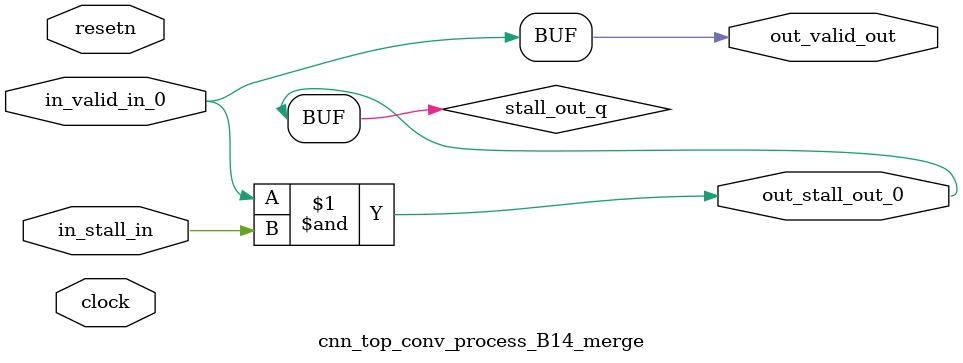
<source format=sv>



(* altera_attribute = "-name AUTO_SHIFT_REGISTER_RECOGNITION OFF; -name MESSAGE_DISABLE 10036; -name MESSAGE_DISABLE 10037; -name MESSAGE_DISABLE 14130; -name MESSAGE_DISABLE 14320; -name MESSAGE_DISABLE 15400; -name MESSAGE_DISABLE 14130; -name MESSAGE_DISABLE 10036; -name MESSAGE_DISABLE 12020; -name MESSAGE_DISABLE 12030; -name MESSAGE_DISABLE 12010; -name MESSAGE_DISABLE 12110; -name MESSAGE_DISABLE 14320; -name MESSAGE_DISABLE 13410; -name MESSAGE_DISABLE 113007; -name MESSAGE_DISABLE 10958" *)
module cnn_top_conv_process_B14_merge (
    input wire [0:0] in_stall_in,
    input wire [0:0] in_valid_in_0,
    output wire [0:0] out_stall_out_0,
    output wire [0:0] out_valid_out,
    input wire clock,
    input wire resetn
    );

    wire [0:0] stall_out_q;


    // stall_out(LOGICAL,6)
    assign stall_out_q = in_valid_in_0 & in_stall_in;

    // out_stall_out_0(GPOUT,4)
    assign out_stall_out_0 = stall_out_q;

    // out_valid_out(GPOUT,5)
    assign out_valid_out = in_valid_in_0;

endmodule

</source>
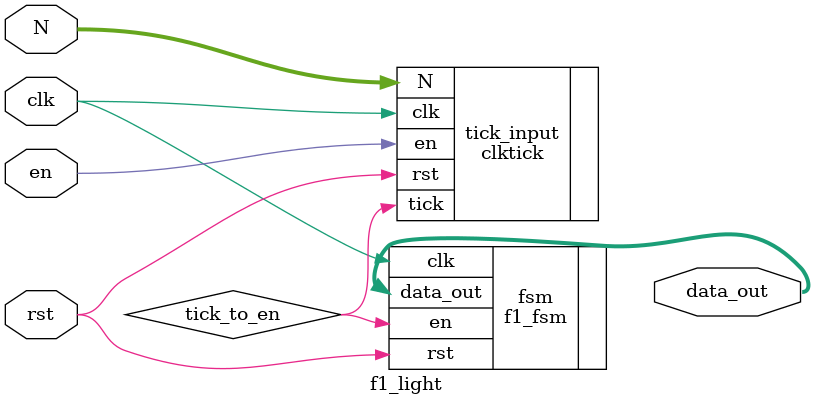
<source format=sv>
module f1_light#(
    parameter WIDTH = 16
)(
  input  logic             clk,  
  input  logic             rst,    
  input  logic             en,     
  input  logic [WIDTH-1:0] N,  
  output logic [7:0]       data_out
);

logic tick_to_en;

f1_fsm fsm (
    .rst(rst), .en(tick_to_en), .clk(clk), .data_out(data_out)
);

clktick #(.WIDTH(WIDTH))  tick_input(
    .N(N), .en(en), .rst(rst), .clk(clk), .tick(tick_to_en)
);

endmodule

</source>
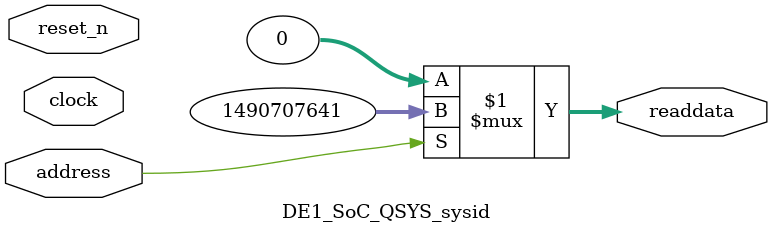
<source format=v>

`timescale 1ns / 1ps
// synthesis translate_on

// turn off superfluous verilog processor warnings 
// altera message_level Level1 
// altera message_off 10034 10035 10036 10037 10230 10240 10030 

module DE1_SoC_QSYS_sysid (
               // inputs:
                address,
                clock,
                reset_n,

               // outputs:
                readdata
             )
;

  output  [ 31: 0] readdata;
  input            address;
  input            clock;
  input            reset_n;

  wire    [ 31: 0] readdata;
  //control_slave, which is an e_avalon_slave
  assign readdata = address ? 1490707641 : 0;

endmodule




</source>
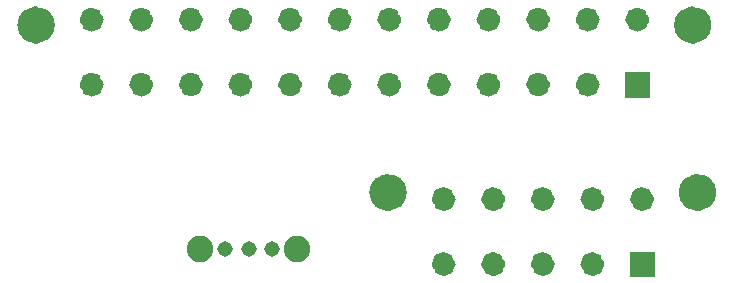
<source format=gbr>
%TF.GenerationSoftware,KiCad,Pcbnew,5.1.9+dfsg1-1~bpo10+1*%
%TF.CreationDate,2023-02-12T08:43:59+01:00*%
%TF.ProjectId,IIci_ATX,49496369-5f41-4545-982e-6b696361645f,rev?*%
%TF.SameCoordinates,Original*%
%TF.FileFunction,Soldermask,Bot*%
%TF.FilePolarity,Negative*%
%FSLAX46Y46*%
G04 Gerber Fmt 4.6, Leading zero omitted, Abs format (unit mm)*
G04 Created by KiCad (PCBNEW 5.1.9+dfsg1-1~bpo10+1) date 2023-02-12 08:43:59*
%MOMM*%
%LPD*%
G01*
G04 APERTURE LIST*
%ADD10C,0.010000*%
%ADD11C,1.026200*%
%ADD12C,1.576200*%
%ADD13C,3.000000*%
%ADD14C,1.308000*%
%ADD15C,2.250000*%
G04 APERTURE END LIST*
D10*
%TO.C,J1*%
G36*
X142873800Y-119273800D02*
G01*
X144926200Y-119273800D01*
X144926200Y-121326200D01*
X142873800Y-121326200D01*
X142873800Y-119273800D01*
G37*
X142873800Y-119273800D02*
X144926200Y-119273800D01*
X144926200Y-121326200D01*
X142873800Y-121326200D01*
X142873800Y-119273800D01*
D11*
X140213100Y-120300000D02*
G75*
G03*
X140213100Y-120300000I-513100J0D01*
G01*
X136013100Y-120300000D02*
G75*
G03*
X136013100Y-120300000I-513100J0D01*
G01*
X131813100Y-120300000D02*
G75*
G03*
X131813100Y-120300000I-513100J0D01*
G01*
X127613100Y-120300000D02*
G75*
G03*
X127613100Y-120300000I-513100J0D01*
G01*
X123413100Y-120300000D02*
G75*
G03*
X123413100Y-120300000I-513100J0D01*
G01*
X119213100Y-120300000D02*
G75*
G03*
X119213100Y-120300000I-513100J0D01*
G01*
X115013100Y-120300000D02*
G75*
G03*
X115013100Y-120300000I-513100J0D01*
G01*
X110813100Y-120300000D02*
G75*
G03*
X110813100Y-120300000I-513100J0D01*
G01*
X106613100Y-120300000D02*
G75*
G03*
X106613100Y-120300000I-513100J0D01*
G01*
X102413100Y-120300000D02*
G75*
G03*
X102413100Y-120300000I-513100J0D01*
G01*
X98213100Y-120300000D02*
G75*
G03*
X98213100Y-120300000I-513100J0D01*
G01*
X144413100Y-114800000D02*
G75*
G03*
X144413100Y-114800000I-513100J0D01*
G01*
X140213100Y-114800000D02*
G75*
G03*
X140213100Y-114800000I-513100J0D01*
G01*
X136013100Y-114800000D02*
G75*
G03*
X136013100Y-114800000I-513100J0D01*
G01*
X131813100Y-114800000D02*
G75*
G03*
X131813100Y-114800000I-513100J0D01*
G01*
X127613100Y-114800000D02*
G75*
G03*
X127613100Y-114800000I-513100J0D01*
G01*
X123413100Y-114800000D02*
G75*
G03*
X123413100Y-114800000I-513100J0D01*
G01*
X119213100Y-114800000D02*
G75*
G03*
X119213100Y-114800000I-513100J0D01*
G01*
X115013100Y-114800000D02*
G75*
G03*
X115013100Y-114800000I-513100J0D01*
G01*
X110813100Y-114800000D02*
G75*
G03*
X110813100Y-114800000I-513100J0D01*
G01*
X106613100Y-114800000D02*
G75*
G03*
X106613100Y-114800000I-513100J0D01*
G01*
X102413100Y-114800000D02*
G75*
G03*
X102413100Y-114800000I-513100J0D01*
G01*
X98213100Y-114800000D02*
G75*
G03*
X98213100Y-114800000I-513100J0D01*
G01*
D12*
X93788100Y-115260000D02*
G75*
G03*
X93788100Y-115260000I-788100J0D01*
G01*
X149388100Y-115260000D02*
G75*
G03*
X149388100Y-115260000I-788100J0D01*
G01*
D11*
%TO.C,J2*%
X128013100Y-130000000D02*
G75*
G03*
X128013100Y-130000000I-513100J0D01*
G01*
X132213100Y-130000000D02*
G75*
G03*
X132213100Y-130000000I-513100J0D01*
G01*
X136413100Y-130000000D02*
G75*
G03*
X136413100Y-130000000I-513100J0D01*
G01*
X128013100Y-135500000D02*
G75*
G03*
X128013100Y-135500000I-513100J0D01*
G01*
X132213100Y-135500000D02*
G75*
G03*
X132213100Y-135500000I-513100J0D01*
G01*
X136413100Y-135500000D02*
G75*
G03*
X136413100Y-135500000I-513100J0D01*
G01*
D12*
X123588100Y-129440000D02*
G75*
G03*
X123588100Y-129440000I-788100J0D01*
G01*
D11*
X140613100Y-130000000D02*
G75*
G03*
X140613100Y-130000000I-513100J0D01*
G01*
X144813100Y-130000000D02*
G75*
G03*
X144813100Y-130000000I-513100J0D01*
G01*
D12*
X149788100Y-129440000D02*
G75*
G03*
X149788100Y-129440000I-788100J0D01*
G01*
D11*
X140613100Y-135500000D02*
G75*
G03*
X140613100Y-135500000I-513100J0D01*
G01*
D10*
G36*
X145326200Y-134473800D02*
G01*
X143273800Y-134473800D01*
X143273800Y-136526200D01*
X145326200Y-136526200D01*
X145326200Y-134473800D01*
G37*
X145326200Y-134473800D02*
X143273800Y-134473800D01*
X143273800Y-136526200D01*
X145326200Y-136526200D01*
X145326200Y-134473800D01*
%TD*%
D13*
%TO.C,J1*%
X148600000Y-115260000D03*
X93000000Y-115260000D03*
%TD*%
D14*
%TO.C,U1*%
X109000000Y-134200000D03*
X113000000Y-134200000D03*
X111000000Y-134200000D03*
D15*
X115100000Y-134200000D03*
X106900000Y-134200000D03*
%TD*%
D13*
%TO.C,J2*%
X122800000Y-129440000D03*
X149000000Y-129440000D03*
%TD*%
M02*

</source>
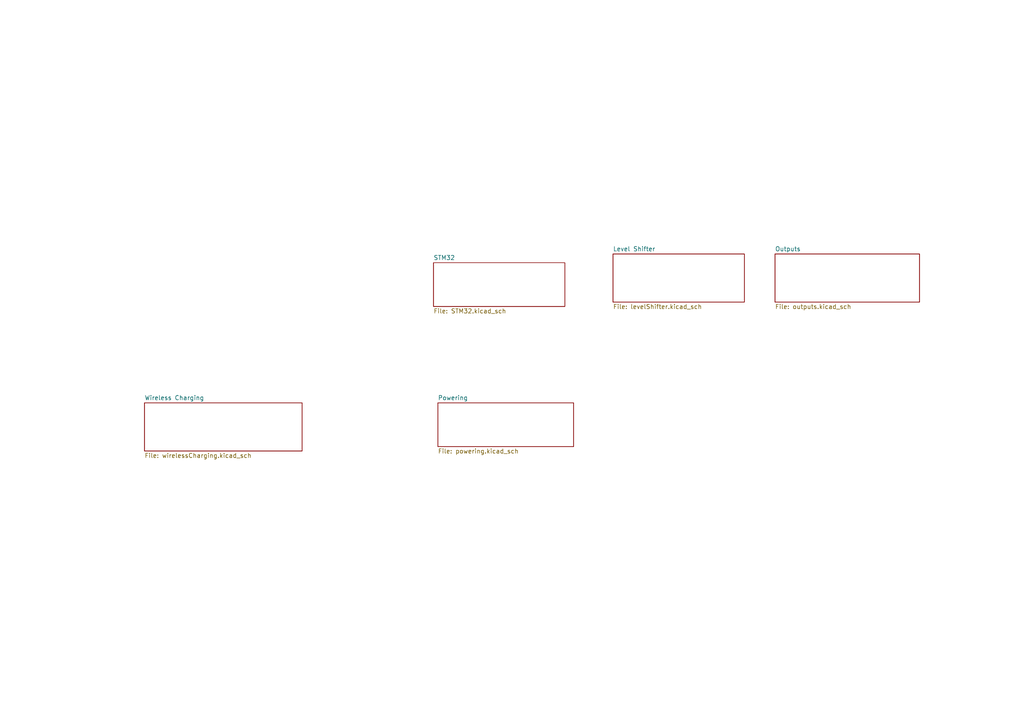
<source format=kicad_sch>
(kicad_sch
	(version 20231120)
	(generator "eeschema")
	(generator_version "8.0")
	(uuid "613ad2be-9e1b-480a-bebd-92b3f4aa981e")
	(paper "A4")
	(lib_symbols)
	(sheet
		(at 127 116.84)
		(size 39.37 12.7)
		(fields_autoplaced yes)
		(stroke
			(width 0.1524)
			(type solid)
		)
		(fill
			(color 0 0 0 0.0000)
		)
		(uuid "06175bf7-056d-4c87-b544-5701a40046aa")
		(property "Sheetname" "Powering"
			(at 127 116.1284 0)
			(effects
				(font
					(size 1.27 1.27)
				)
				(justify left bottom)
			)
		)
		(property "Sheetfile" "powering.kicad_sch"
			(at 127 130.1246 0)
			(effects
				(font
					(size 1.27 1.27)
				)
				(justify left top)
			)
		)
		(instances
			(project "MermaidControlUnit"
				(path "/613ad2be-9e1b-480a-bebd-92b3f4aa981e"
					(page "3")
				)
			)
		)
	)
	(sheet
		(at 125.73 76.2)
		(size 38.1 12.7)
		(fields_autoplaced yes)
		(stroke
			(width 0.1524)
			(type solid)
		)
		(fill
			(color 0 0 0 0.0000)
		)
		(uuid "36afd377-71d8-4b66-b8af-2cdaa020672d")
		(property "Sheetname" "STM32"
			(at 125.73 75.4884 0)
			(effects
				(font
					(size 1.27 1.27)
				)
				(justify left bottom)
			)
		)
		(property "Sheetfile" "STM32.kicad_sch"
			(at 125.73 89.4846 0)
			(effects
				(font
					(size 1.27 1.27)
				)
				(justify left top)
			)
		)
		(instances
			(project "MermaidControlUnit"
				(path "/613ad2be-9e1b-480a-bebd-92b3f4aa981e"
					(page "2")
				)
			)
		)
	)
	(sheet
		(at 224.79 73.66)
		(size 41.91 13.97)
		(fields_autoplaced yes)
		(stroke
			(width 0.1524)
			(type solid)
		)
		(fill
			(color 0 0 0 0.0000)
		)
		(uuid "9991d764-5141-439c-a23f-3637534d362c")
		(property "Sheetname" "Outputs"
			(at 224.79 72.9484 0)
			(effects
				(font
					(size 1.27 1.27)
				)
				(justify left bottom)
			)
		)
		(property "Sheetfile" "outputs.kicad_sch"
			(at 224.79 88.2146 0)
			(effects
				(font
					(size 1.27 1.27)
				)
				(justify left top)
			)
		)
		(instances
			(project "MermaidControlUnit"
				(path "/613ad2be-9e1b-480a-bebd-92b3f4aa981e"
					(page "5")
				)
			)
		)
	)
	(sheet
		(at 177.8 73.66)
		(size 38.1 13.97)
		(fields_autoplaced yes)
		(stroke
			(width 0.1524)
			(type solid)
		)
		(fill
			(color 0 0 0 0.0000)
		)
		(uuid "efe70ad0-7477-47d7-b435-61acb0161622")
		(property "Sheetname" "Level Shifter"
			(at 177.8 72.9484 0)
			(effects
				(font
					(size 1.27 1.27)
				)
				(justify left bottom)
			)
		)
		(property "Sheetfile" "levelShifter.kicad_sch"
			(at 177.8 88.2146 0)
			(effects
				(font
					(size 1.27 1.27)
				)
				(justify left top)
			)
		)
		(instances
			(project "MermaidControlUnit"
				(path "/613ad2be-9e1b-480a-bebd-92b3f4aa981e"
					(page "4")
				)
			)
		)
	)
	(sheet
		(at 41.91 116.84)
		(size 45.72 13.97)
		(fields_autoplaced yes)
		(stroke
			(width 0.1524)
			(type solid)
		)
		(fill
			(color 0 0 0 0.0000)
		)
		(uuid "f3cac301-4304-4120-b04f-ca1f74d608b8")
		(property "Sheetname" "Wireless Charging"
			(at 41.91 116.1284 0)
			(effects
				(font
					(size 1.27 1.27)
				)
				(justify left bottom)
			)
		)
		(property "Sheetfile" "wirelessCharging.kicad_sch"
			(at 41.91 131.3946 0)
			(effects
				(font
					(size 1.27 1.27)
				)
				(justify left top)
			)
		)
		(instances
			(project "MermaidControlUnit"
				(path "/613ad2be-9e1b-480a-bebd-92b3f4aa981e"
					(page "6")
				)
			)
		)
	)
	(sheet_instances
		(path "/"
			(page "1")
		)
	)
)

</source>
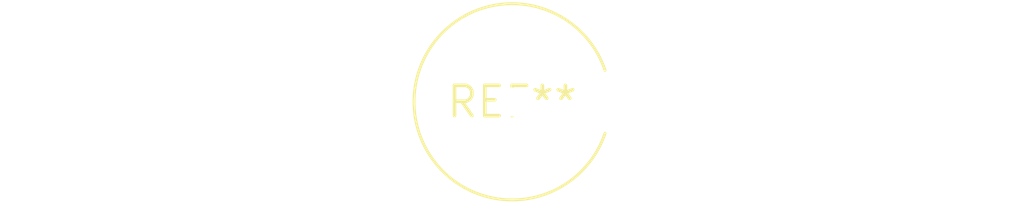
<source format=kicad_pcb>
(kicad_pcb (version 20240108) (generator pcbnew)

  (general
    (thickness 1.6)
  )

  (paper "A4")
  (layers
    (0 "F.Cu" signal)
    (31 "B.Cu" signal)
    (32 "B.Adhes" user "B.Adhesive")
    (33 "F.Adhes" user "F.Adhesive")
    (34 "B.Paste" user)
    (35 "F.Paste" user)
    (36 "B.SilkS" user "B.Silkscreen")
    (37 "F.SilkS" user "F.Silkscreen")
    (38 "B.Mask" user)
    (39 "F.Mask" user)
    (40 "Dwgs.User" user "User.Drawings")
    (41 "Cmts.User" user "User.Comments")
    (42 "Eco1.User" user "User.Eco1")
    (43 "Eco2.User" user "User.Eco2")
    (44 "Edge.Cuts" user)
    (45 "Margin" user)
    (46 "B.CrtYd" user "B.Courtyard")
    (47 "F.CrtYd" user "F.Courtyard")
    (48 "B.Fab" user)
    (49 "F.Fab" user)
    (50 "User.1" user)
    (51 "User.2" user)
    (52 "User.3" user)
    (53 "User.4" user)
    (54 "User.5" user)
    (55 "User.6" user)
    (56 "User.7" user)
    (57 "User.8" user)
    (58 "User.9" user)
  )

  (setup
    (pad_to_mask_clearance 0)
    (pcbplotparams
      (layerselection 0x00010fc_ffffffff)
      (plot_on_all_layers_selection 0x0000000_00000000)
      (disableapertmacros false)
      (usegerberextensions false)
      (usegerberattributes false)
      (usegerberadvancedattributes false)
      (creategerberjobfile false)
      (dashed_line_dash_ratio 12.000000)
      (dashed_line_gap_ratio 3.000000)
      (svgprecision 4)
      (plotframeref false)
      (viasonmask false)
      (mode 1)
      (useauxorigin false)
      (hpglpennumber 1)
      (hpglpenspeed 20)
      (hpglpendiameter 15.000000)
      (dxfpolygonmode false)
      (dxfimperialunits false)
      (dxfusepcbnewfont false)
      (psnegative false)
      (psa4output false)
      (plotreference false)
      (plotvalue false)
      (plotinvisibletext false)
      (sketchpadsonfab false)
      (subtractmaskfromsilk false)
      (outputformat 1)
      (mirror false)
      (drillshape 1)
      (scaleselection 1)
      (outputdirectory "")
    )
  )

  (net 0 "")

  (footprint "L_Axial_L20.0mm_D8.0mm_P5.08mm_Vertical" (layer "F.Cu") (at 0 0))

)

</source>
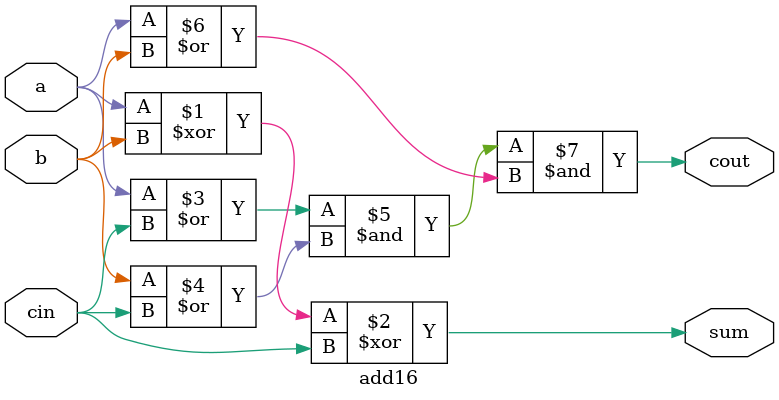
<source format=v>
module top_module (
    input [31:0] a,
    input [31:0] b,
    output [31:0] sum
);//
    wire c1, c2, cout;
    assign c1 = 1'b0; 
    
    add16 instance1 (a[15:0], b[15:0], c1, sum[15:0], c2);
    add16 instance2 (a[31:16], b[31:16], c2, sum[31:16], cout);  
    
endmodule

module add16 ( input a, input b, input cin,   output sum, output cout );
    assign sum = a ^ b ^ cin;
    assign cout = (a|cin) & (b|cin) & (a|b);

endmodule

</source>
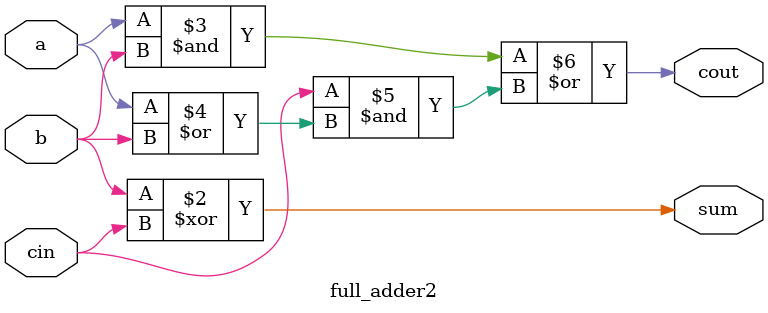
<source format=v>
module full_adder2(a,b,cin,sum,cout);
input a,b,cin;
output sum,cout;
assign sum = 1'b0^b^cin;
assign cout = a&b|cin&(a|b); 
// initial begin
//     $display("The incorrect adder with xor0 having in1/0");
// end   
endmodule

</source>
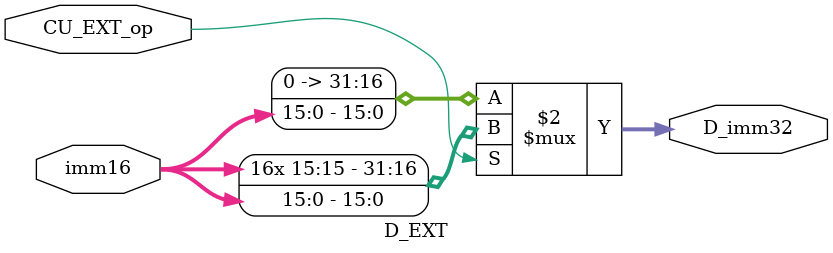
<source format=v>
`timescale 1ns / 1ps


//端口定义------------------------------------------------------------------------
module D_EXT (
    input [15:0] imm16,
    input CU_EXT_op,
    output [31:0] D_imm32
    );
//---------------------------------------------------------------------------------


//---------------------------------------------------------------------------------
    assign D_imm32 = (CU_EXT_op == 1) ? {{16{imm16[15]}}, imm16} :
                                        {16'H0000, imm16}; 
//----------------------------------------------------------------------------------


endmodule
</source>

Task statement: Go through the records and copy each line with "cout" in it.

Answer section:
    wire c1, c2, cout;
    add16 instance2 (a[31:16], b[31:16], c2, sum[31:16], cout);  
module add16 ( input a, input b, input cin,   output sum, output cout );
    assign cout = (a|cin) & (b|cin) & (a|b);
module full_adder2(a,b,cin,sum,cout);
output sum,cout;
assign cout = a&b|cin&(a|b); 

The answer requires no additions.